Puppeteer - How To Find A Link Element With A Certain Text?

Puppeteer is a NodeJS library that gives us control over headless Chrome APIs. With Puppeteer, it is much easier to automate UI tests of your website.

It is important to understand how Puppeteer works. Any task that you perform in a browser with the mouse actions can be programmed in headless Chrome. For eg. clicking a button or scrolling down a page or filling a form field. For programming these functionalities, Puppeteer first requires to locate the element on which it has to click or type etc. So, it needs a selector which can be an ID or Class or XPath etc. But, sometimes it is even hard to locate an element with these selectors. In those cases, you need to locate the element yourself.

We have already discussed how to set up and write your first test in Puppeteer here. In this article, we will discuss how to locate a link element with certain text.

Sometimes finding an element can be quite tricky in Puppeteer. The direct functions available in Puppeteer to locate an element with a certain ID, CSS class or XPath do not give desired results sometimes and will leave you with an error saying "Element not found". Hence, we do need more flexibility to find elements.

Let's say you have a website https://browsee.io/ and you wish to find a button with link text as "Let's Check It Out". We will go step by step in Puppeteer to find the link with the text "Let's Check It Out".

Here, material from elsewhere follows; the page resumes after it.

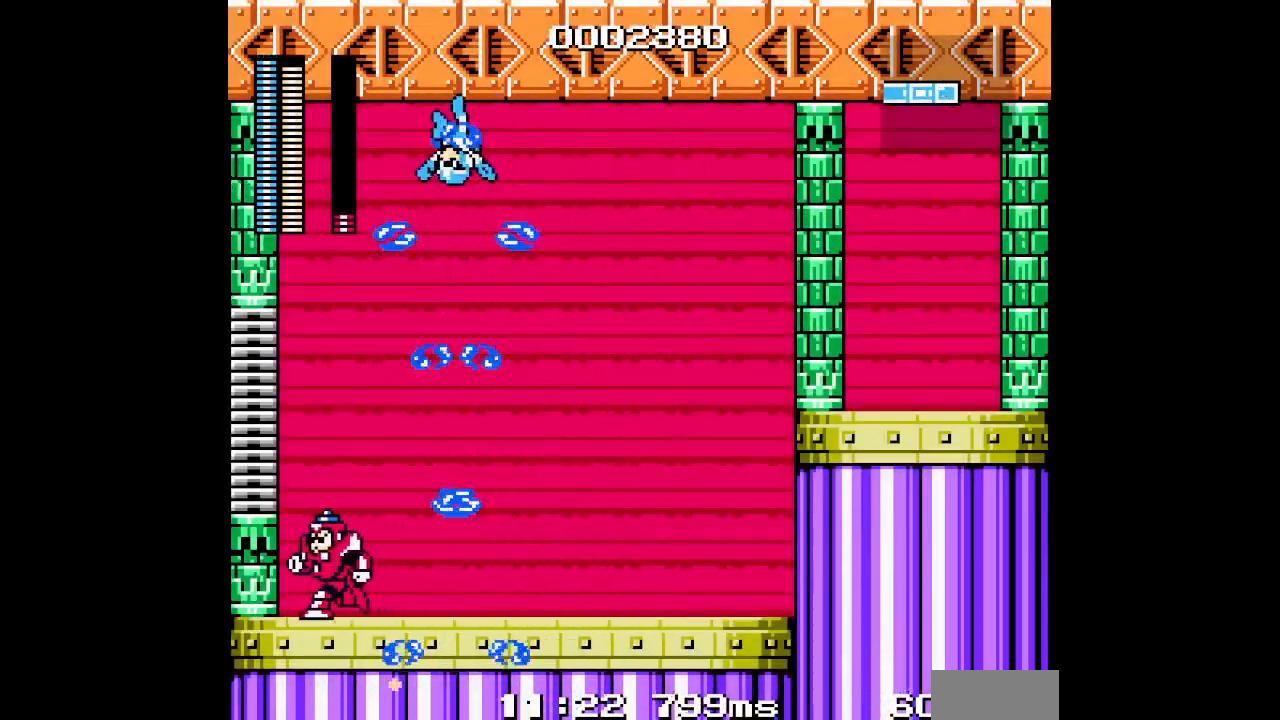
{"buttons": [], "events": [[433, "DPAD_LEFT", "up"]]}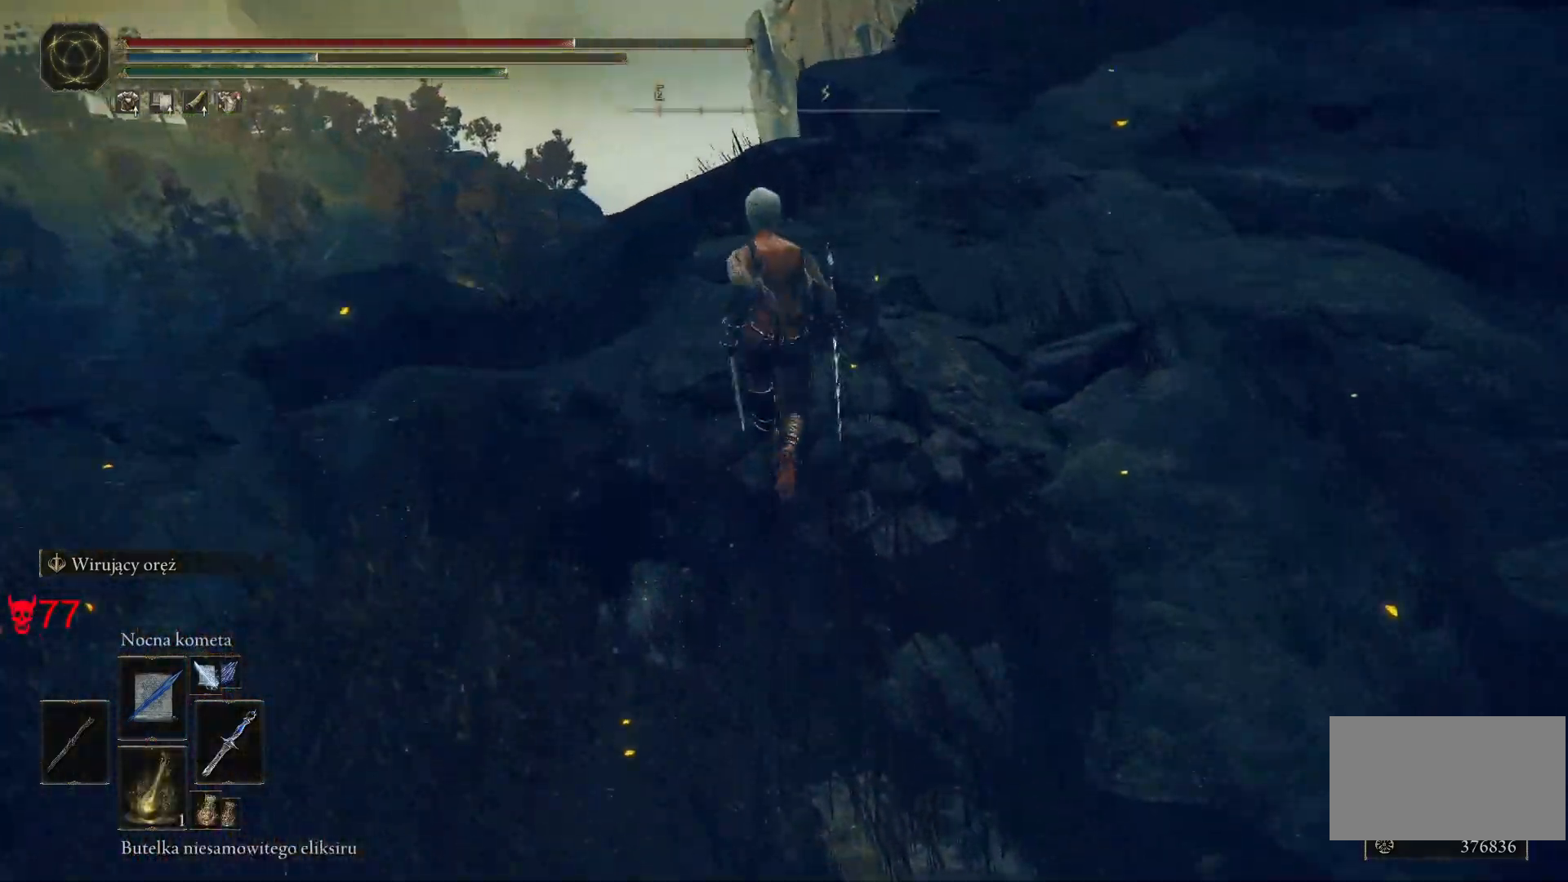
Gameplay with keyboard and mouse; each line is a JSON object with the keys and mouse buttons held at the frame after it. "events" lists presses ("down") and releases ("up") of "a", "ctrl", "d", "e", "q", "s", "shift", "space", "w", "mouse_left", "mouse_wheel", "mouse_right", "mouse_mb4" and "mouse_mb5" between this image and that frame as [ms after this image, input, new state], when the widget could be followed in between. "mouse_left", "mouse_wheel", "mouse_right", "mouse_mb4", "mouse_mb5" = the "left", "wheel", "right", "mb4", "mb5" buttons of the "mouse" list. No other keys are recorded. "wheel" means that the mouse wheel is clicked or scrolled. Mouse movement is not recorded.
{"keys": ["w"], "mouse": [], "events": [[267, "space", "up"]]}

You need to open and close the browser at starting and end of every test as discussed in my previous blog here. After opening the browser and going to our specified URL i.e. https://browsee.io/ in this case, we will find all the elements with tag <a>. Once we have all the links, we will check for our specific text and return the link with our required text. This is how we can do that:

const puppeteer = require('puppeteer');

// Boilerplate stuff
async function startBrowser() {
  const browser = await puppeteer.launch();
  const page = await browser.newPage();
  return {browser, page};
}

async function closeBrowser(browser) {
  return browser.close();
}

// Normalizing the text
function getText(linkText) {
  linkText = linkText.replace(/\r\n|\r/g, "\n");
  linkText = linkText.replace(/\ +/g, " ");

  // Replace &nbsp; with a space 
  var nbspPattern = new RegExp(String.fromCharCode(160), "g");
  return linkText.replace(nbspPattern, " ");
}

// find the link, by going over all links on the page
async function findByLink(page, linkString) {
  const links = await page.$$('a')
  for (var i=0; i < links.length; i++) {
    let valueHandle = await links[i].getProperty('innerText');
    let linkText = await valueHandle.jsonValue();
    const text = getText(linkText);
    if (linkString == text) {
      console.log(linkString);
      console.log(text);
      console.log("Found");
      return links[i];
    }
  }
  return null;
}

async function playTest(url) {
  const {browser, page} = await startBrowser();
  page.setViewport({width: 1366, height: 768});
  await page.goto(url);
  await findByLink(page, "Lets Check It Out");
  await page.screenshot({path: 'screenshot.png'});
  await closeBrowser(browser);
}

(async () => {
  await playTest("https://browsee.io/");
  process.exit(1);
})();

You need to run the program with:

node myfirsttest.js

and you can see the logs on the console:

Lets Check It Out
Lets Check It Out
Found

Here you can see that the element with text "Lets Check It Out" is found. You can also find a snapshot in the same folder with name screenshot.png.